[Source document Boundary: Start]

There is no redundancy in the Trudon line at all, no thematic or note overlap that might stall a purchase. My only hesitation comes as a result of a certain tendency towards linearity in the perfumes, as well as slight familial resemblances to other perfumes I already own. However, I’ve smelled enough perfumes to know that many of these similarities are just a happy accident of arranging similar notes or materials together in a composition. Over the years, I’ve lost count of the number of niche perfumes that are ghostly (and probably entirely accidental) doppelgangers of others.

 

In some cases, this accidental similarity works in the perfume’s favor. For example, my favorite of the coffret, Olim, composed by Lyn Harris, is a clear descendant of the Shalimar/Jicky family. I have long accepted that I am the kind of person who buys not only Shalimar but its every relative, including Fate Woman, Angelique Encens, Opus 1144, and Musc Ravageur, regardless of the obnoxious overlapping that this incurs in my modest wardrobe. So, I was always going to love this. And I do.

 

Olim first most closely resembles Jicky in its clashing, slightly sour combination of fresh lavender and creamy, powdery benzoin. But there is also a distinct resemblance to Opus 1144 in its sparkling, fizzy bergamot sweetened into a lemony sherbet by the elemi resin. Its candied lemon-and-lime opening might take some time to get used to, but lovers of Refresher Bars will find it familiar.

 

Olim has a beautifully resinous drydown, full of earthy myrrh and fat, powdery benzoin, and is quite hotly spiced with clove. It feels compositionally similar to Jicky, Shalimar, and Opus 1144 in its play of brightness (sherbet, lemon, bergamot, lavender) over darkness (the earthy myrrh and benzoin). In its final blaze of spice on the skin, it strikes me that it is also similar to one of Lyn Harris’ own compositions, Fleur Oriental, which puts its own spin on the golden, balsamic Shalimar model with a spark of dry, hot carnation.

[Source document Boundary: End]
[Data records Boundary: Start]

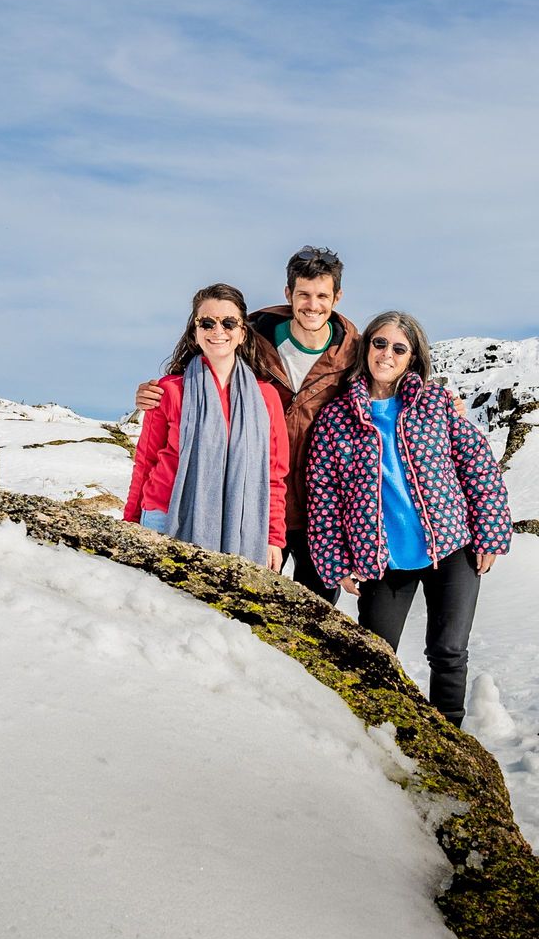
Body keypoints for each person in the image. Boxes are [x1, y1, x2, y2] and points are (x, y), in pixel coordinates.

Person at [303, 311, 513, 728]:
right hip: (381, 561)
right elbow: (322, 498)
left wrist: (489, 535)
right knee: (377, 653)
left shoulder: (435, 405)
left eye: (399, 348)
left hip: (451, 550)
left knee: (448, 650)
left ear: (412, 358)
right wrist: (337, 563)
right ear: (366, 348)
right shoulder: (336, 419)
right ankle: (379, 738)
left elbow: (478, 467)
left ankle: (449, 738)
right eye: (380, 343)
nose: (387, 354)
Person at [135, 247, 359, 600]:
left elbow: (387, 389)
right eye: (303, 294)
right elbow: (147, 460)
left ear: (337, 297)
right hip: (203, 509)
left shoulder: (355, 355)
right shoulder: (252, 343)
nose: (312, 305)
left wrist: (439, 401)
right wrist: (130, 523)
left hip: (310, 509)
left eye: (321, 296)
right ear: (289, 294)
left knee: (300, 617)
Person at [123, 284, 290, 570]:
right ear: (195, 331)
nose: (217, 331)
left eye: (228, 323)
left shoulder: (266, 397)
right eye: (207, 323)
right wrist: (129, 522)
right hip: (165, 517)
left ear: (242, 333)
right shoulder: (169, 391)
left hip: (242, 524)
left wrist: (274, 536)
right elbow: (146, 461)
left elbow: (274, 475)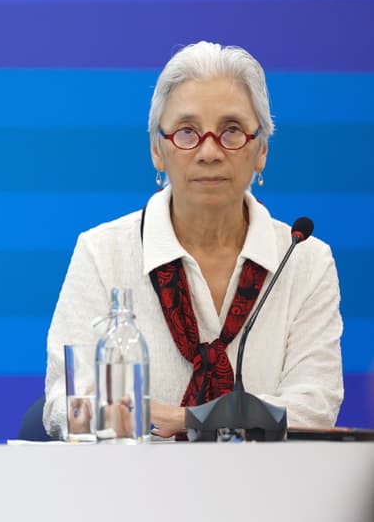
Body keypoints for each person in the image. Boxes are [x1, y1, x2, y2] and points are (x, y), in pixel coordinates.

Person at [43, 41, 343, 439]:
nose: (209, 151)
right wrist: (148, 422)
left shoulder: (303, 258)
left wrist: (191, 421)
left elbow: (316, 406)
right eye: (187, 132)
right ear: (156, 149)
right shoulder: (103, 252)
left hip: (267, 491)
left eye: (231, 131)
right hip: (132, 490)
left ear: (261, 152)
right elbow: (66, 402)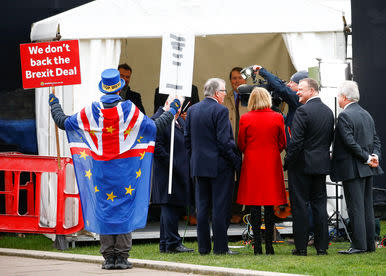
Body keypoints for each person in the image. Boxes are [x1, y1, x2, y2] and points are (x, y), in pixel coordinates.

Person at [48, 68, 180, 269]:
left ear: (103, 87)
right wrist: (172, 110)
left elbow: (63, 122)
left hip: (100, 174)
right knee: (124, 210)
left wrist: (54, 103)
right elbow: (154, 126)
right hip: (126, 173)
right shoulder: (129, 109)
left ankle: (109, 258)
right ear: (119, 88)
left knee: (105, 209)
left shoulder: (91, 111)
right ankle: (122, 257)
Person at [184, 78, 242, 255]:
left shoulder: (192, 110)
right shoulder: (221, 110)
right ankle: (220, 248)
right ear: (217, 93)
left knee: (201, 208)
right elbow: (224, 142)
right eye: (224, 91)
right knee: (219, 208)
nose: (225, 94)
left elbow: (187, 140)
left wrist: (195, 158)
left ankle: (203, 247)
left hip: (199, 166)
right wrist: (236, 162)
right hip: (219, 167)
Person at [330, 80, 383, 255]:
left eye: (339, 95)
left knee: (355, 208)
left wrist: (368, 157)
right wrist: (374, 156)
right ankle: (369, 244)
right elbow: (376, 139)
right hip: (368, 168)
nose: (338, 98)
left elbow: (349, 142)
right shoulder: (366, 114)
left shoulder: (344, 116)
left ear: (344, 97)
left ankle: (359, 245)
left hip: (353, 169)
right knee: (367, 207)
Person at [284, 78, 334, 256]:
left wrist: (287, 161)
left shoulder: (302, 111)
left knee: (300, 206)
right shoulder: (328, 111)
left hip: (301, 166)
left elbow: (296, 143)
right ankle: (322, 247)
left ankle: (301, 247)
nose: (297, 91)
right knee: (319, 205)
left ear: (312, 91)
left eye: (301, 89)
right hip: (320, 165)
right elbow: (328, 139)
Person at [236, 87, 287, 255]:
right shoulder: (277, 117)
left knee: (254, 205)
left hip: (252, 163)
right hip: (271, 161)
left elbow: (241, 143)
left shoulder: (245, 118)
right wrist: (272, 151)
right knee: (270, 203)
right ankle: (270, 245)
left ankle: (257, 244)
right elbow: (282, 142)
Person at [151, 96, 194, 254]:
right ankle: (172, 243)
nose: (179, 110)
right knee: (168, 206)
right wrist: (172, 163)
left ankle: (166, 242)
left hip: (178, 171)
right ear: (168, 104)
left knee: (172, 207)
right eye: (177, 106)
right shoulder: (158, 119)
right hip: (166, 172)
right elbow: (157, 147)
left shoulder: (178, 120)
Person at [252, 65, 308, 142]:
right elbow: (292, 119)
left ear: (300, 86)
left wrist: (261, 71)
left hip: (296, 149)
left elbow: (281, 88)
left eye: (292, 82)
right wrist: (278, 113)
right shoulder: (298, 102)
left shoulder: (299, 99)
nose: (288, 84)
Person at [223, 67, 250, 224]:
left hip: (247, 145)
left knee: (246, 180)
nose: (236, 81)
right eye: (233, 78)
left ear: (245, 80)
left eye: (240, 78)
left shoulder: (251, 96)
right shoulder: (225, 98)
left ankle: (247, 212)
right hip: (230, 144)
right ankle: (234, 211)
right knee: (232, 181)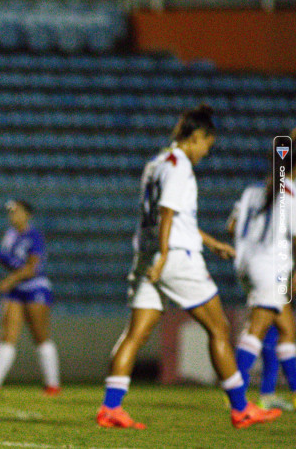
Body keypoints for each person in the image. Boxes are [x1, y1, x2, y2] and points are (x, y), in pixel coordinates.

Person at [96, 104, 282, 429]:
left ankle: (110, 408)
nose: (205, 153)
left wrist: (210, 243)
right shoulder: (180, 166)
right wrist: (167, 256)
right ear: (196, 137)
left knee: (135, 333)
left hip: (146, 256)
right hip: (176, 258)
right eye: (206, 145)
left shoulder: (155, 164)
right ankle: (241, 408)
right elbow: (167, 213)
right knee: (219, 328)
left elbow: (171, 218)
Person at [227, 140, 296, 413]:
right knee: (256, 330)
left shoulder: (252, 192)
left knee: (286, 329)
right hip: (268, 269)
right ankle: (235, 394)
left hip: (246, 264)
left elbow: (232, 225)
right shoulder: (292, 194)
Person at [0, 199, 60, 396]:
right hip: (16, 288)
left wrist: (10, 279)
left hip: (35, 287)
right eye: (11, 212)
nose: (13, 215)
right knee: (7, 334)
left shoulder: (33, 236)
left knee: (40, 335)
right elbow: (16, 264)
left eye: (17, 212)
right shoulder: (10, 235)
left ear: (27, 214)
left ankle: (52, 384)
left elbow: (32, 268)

[Data records Boundary: End]

Study questions:
[A] According to the Trudon perfume review, who composed Olim?
[B] Continue the Trudon perfume review from where it stops.

Task-by-task outputs:
[A] Lyn Harris.

[B]
 

I can see myself slipping Olim quite easily into a “Shalimar” day, where I typically start off with a spritz of Fleur Oriental, then move onto Iris Oriental or Opus 1144, finally finishing off with the PDT or parfum version of Shalimar. I love deliberately blurring of the lines between these perfumes and finishing the day in an expansive aura of glittering benzoin, myrrh, vanilla, bergamot, and herbs, one pasted on top of another. I’m MacGyvering what I have to make an über-Shalimar, and it smells incredible.

 

Lyn Harris also composed II, pronounced (and sometimes written as) Deux. II is a fresh, green aromatic fragrance that clearly revolves around the use of fig leaf, although it is not listed. Fig leaf in perfumery smells resinous, fresh, and more like freshly-peeled lime peel aspect of galbanum than the milky, sappy smell of cut fig wood: Diptyque’s Philosykos, for example, focuses far more on the milky, coconutty facets of the entire tree rather than just the green leaf itself. Deux far more closely resembles the sharp, citrusy greenness of Annick Goutal’s Ninfeo Mio, a perfume I once owned but quickly swapped away because of the throat-catching sourness of its cassis drydown.

 

II (Deux) sidesteps the urinous, sharp tones of the cassis problem in Ninfeo Mio, and bolsters the juicy greenness of the fig leaf with a lot of what smells to me like tomato leaf. Either way, II is a perfume that smells pleasantly of a kitchen garden after a gentle shower: dewy, crisp, and green by way of snapped stalks and crushed bean pods. I like II in particular because it is vegetal without being harsh or sour. The base of the scent, mostly Ambroxan, feels like a gust of salty air from outside, and simply aerates the greenery without leaving a bitter chemical aftertaste. Tastefully done.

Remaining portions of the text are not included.